§ Aim of the exercise
Write the data out verbatim.

====== Records to process

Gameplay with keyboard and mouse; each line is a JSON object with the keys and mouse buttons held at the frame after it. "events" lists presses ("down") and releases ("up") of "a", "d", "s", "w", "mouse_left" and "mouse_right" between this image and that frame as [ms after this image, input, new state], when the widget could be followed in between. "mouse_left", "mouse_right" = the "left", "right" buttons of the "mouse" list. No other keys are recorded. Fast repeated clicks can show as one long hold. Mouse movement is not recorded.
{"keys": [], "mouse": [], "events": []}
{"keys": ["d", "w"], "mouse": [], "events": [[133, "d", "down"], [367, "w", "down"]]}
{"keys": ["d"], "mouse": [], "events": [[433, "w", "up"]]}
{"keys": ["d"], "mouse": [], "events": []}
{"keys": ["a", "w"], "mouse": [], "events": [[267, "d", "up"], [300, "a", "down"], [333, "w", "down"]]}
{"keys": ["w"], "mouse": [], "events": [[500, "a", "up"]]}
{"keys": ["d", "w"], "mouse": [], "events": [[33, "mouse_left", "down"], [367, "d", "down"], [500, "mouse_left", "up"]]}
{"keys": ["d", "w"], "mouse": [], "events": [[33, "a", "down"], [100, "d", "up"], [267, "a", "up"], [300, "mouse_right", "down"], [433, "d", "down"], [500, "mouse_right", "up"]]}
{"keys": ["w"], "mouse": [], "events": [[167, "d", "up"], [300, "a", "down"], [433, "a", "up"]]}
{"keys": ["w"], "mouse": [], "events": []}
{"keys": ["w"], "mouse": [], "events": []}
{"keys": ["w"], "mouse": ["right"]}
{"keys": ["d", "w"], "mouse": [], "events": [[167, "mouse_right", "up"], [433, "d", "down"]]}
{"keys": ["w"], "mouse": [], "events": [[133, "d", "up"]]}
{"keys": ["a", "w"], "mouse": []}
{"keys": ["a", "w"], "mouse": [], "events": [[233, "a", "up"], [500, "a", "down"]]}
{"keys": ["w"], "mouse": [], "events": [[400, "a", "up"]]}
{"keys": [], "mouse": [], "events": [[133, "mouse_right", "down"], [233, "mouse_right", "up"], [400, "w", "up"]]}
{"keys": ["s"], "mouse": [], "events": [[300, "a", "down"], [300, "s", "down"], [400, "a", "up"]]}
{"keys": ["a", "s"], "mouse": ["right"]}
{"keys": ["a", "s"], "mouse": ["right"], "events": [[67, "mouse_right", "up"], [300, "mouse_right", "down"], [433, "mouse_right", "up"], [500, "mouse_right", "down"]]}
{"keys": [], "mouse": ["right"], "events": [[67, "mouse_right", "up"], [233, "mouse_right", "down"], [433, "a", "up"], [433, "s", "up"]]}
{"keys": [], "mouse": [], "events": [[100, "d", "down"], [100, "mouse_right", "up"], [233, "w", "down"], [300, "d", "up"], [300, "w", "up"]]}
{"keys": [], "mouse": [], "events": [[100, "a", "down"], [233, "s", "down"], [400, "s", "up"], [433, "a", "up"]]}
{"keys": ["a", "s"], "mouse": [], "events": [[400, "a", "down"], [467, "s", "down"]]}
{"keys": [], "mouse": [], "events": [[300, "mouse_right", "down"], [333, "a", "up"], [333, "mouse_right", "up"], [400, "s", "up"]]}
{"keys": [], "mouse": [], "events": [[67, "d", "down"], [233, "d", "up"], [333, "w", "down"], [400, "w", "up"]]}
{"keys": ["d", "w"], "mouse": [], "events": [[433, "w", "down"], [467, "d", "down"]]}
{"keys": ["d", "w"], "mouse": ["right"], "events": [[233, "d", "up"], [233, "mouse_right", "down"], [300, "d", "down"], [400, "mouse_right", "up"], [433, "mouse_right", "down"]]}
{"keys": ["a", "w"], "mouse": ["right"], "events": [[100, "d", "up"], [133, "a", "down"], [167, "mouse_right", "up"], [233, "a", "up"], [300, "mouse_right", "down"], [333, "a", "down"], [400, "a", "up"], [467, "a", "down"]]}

============

§ Completed exercise
Gameplay with keyboard and mouse; each line is a JSON object with the keys and mouse buttons held at the frame after it. "events" lists presses ("down") and releases ("up") of "a", "d", "s", "w", "mouse_left" and "mouse_right" between this image and that frame as [ms after this image, input, new state], when the widget could be followed in between. "mouse_left", "mouse_right" = the "left", "right" buttons of the "mouse" list. No other keys are recorded. Fast repeated clicks can show as one long hold. Mouse movement is not recorded.
{"keys": [], "mouse": [], "events": []}
{"keys": ["d", "w"], "mouse": [], "events": [[133, "d", "down"], [367, "w", "down"]]}
{"keys": ["d"], "mouse": [], "events": [[433, "w", "up"]]}
{"keys": ["d"], "mouse": [], "events": []}
{"keys": ["a", "w"], "mouse": [], "events": [[267, "d", "up"], [300, "a", "down"], [333, "w", "down"]]}
{"keys": ["w"], "mouse": [], "events": [[500, "a", "up"]]}
{"keys": ["d", "w"], "mouse": [], "events": [[33, "mouse_left", "down"], [367, "d", "down"], [500, "mouse_left", "up"]]}
{"keys": ["d", "w"], "mouse": [], "events": [[33, "a", "down"], [100, "d", "up"], [267, "a", "up"], [300, "mouse_right", "down"], [433, "d", "down"], [500, "mouse_right", "up"]]}
{"keys": ["w"], "mouse": [], "events": [[167, "d", "up"], [300, "a", "down"], [433, "a", "up"]]}
{"keys": ["w"], "mouse": [], "events": []}
{"keys": ["w"], "mouse": [], "events": []}
{"keys": ["w"], "mouse": ["right"]}
{"keys": ["d", "w"], "mouse": [], "events": [[167, "mouse_right", "up"], [433, "d", "down"]]}
{"keys": ["w"], "mouse": [], "events": [[133, "d", "up"]]}
{"keys": ["a", "w"], "mouse": []}
{"keys": ["a", "w"], "mouse": [], "events": [[233, "a", "up"], [500, "a", "down"]]}
{"keys": ["w"], "mouse": [], "events": [[400, "a", "up"]]}
{"keys": [], "mouse": [], "events": [[133, "mouse_right", "down"], [233, "mouse_right", "up"], [400, "w", "up"]]}
{"keys": ["s"], "mouse": [], "events": [[300, "a", "down"], [300, "s", "down"], [400, "a", "up"]]}
{"keys": ["a", "s"], "mouse": ["right"]}
{"keys": ["a", "s"], "mouse": ["right"], "events": [[67, "mouse_right", "up"], [300, "mouse_right", "down"], [433, "mouse_right", "up"], [500, "mouse_right", "down"]]}
{"keys": [], "mouse": ["right"], "events": [[67, "mouse_right", "up"], [233, "mouse_right", "down"], [433, "a", "up"], [433, "s", "up"]]}
{"keys": [], "mouse": [], "events": [[100, "d", "down"], [100, "mouse_right", "up"], [233, "w", "down"], [300, "d", "up"], [300, "w", "up"]]}
{"keys": [], "mouse": [], "events": [[100, "a", "down"], [233, "s", "down"], [400, "s", "up"], [433, "a", "up"]]}
{"keys": ["a", "s"], "mouse": [], "events": [[400, "a", "down"], [467, "s", "down"]]}
{"keys": [], "mouse": [], "events": [[300, "mouse_right", "down"], [333, "a", "up"], [333, "mouse_right", "up"], [400, "s", "up"]]}
{"keys": [], "mouse": [], "events": [[67, "d", "down"], [233, "d", "up"], [333, "w", "down"], [400, "w", "up"]]}
{"keys": ["d", "w"], "mouse": [], "events": [[433, "w", "down"], [467, "d", "down"]]}
{"keys": ["d", "w"], "mouse": ["right"], "events": [[233, "d", "up"], [233, "mouse_right", "down"], [300, "d", "down"], [400, "mouse_right", "up"], [433, "mouse_right", "down"]]}
{"keys": ["a", "w"], "mouse": ["right"], "events": [[100, "d", "up"], [133, "a", "down"], [167, "mouse_right", "up"], [233, "a", "up"], [300, "mouse_right", "down"], [333, "a", "down"], [400, "a", "up"], [467, "a", "down"]]}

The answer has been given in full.